More than a century and a half earlier a man of very different type scathingly analyzed the morality of his time, with a brutal frankness, indeed, that seemed to his contemporaries a revoltingly cynical attitude towards their sacred institutions, and they felt that nothing was left to them save to burn his books. Describing modern marriage in hisFable of the Bees(1714, p. 64), and what that marriage might legally cover, Mandeville wrote: "The fine gentleman I spoke of need not practice any greater self-denial than the savage, and the latter acted more according to the laws of nature and sincerity than the first. The man that gratifies his appetite after the manner the custom of the countryallows of, has no censure to fear. If he is hotter than goats or bulls, as soon as the ceremony is over, let him sate and fatigue himself with joy and ecstasies of pleasure, raise and indulge his appetite by turns, as extravagantly as his strength and manhood will give him leave. He may, with safety, laugh at the wise men that should reprove him: all the women and above nine in ten of the men are of his side; nay, he has the liberty of valuing himself upon the fury of his unbridled passions, and the more he wallows in lust and strains every faculty to be abandonedly voluptuous, the sooner he shall have the good-will and gain the affection of the women, not the young, vain, and lascivious only, but the prudent, grave, and most sober matrons."
Thus the charge brought against our marriage system from the point of view of morality is that it subordinates the sexual relationship to considerations of money and of lust. That is precisely the essence of prostitution.

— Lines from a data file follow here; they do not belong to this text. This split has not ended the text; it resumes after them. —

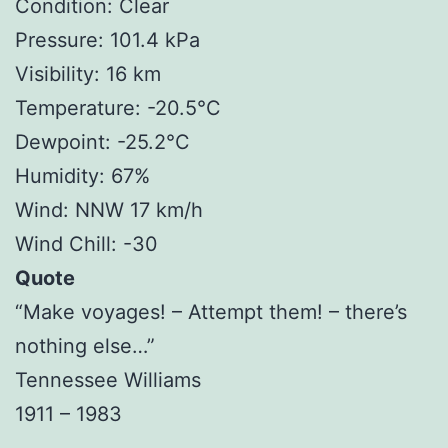
Condition: Clear
Pressure: 101.4 kPa
Visibility: 16 km
Temperature: -20.5°C
Dewpoint: -25.2°C
Humidity: 67%
Wind: NNW 17 km/h
Wind Chill: -30
Quote
“Make voyages! – Attempt them! – there’s
nothing else…”
Tennessee Williams
1911 – 1983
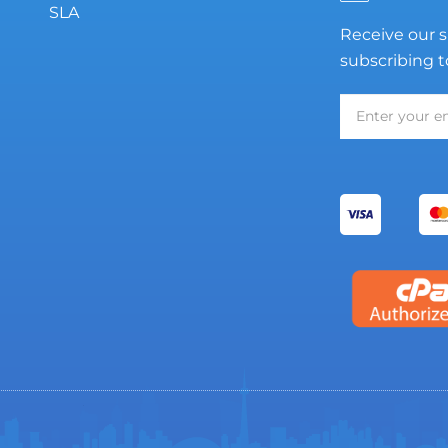
SLA
Receive our s
subscribing t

The only legitimately moral end of marriage—whether we regard it from the wider biological standpoint or from the narrower standpoint of human society—is as a sexual selection, effected in accordance with the laws of sexual selection, and having as its direct object a united life of complete mutual love and as its indirect object the procreation of the race. Unless procreation forms part of the object of marriage, society has nothing whatever to do with it and has no right to make its voice heard. But if procreation is one of the ends of marriage, then it is imperative from the biological and social points of view that no influences outside the proper natural influence of sexual selection should be permitted to affect the choice of conjugal partners, for in so far as wholesome sexual selection is interfered with the offspring is likely to be injured and the interests of the race affected.